Bientôt certains spectateurs, pour abréger l’attente du lever du rideau, trouvèrent une victime. C’était un gros homme vêtu de vert, ayant ses cheveux poudrés emprisonnés dans une bourse, et qui, occupant à lui seul une loge, devint le point de mire de l’assemblée, sous le prétexte qu’il leur tournait à moitié le dos.

Voyant que le gros homme était insensible aux cris, aux moqueries et aux plaisanteries qui lui étaient adressées, l’on passa bientôt aux menaces :

— À bas l’habit vert ! à bas la livrée du ci-devant frère du tyran !

Le gros homme, aussi immobile que le pilastre contre lequel il s’était appuyé, ne semblait seulement pas s’apercevoir de cette tempête : ce sang-froid et ce dédain exaspérèrent ses ennemis à un tel point, que bientôt, oubliant toute mesure, ils songèrent à envahir la loge et menacèrent de mort le citoyen vêtu de vert.

Déjà les plus furieux se levaient pour accomplir ce dessein, lorsqu’un officier municipal parut dans une loge d’avant-scène et réclama le silence.

Des huées accueillirent cette prétention, et une pomme, — je demande pardon de ce détail trivial, — lancée avec une grande violence, atteignit le visage du fonctionnaire public, qui se couvrit de sang.

Des bravos frénétiques et des vivats enthousiastes prouvèrent le plaisir que causait ce triomphe aux perturbateurs.

— Le feu aux loges ! qu’on démolisse la salle ! qu’on attache le valet des tyrans en guise de lustre ! dirent plusieurs voix de matelots avinés.

— Oui ! c’est cela ! le feu à la salle, répétèrent en chœur les gens les plus animés.
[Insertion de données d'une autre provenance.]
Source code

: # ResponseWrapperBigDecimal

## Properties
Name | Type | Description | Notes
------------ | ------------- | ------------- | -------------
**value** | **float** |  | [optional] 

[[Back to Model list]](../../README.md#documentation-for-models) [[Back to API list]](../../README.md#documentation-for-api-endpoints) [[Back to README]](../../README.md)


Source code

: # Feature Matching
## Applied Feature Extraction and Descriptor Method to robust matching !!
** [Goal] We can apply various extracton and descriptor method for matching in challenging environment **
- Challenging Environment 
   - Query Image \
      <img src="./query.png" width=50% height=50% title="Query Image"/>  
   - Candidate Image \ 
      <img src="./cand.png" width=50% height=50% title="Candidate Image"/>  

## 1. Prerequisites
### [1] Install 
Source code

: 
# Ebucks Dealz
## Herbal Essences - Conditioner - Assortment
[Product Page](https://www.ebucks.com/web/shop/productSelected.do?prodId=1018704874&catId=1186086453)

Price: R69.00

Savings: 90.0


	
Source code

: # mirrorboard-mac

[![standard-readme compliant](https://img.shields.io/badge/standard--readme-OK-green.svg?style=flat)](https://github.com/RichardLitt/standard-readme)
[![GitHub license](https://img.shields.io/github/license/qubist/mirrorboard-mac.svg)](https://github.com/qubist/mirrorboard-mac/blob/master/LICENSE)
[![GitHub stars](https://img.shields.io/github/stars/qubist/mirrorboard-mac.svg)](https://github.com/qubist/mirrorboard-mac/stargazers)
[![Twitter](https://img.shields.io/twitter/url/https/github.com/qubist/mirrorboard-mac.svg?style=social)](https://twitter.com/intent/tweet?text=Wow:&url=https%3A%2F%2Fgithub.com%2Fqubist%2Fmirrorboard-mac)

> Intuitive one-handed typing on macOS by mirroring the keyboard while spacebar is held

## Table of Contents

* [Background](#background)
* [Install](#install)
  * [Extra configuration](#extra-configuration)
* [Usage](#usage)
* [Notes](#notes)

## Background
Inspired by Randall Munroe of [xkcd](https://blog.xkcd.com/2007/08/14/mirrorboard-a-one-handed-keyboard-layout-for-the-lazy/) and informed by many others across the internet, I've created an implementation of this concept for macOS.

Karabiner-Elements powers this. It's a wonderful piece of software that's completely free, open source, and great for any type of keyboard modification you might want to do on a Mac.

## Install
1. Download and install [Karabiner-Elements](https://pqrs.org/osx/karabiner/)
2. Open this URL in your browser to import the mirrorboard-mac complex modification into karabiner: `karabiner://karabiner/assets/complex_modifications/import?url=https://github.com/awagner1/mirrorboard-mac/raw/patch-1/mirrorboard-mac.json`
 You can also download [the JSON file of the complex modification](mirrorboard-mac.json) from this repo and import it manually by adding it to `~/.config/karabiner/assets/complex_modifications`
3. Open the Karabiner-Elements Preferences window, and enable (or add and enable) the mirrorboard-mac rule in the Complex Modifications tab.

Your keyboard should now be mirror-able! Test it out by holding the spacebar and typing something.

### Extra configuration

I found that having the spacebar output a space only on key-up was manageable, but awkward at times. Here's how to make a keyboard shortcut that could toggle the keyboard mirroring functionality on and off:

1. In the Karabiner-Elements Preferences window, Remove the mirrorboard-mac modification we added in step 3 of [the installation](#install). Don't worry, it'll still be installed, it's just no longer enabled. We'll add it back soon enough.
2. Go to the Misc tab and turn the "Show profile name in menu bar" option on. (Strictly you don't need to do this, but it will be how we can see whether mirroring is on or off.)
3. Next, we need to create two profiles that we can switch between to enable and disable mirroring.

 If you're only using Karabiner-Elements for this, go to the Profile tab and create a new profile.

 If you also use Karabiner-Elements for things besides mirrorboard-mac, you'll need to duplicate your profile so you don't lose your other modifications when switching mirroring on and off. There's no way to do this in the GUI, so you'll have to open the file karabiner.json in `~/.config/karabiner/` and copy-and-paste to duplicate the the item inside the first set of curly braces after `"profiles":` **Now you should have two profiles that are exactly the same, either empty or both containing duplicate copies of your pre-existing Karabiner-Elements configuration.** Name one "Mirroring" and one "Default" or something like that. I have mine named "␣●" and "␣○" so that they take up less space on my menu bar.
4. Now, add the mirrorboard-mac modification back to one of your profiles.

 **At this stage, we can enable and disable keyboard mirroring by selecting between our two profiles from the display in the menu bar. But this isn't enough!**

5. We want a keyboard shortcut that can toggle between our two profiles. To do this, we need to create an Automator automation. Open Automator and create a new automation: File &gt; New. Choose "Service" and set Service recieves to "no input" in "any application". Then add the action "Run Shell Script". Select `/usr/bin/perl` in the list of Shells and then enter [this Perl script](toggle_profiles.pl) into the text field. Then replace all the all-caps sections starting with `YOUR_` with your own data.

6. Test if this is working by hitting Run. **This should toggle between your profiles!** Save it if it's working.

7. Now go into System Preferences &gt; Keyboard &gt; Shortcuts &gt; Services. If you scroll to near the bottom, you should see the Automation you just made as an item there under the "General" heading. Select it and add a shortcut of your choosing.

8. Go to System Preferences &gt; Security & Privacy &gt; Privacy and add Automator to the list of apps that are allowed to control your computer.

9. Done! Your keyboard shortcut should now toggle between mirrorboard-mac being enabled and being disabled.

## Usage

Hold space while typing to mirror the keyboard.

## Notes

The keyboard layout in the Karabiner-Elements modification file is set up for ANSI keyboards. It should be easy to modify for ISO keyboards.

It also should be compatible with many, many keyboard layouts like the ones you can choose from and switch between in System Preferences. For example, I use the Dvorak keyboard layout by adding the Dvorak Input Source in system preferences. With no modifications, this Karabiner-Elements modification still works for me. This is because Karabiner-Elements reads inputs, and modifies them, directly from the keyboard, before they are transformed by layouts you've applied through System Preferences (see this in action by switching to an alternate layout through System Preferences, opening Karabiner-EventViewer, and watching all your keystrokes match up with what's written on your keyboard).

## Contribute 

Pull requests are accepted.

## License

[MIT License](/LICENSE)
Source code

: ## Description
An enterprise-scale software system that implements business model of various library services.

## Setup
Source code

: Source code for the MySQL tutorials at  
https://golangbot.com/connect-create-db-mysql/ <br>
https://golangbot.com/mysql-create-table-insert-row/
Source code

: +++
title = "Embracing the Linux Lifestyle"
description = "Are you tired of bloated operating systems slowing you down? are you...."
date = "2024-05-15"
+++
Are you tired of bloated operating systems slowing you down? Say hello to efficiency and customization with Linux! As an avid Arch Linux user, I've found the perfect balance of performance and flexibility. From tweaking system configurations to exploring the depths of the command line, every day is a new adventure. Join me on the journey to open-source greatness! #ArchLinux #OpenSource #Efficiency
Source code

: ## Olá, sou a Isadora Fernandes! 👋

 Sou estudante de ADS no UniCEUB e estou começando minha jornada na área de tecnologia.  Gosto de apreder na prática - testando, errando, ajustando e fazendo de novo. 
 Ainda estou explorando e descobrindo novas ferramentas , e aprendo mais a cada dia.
Le valet suspendu en guise de lustre ! Bravo ! bravo !…

À ces menaces, que l’animation et la pantomime de ceux qui les proféraient rendaient possibles, les femmes placées dans les loges se levèrent avec empressement, et une inexprimable confusion s’ensuivit.

Quant à moi, voyant que l’affaire prenait une mauvaise tournure, et jugeant parfaitement inutile de m’exposer à recevoir quelque mauvais coup dans une bagarre qui ne me regardait en rien, je me glissai vers la porte de sortie, et m’élançai dans le corridor.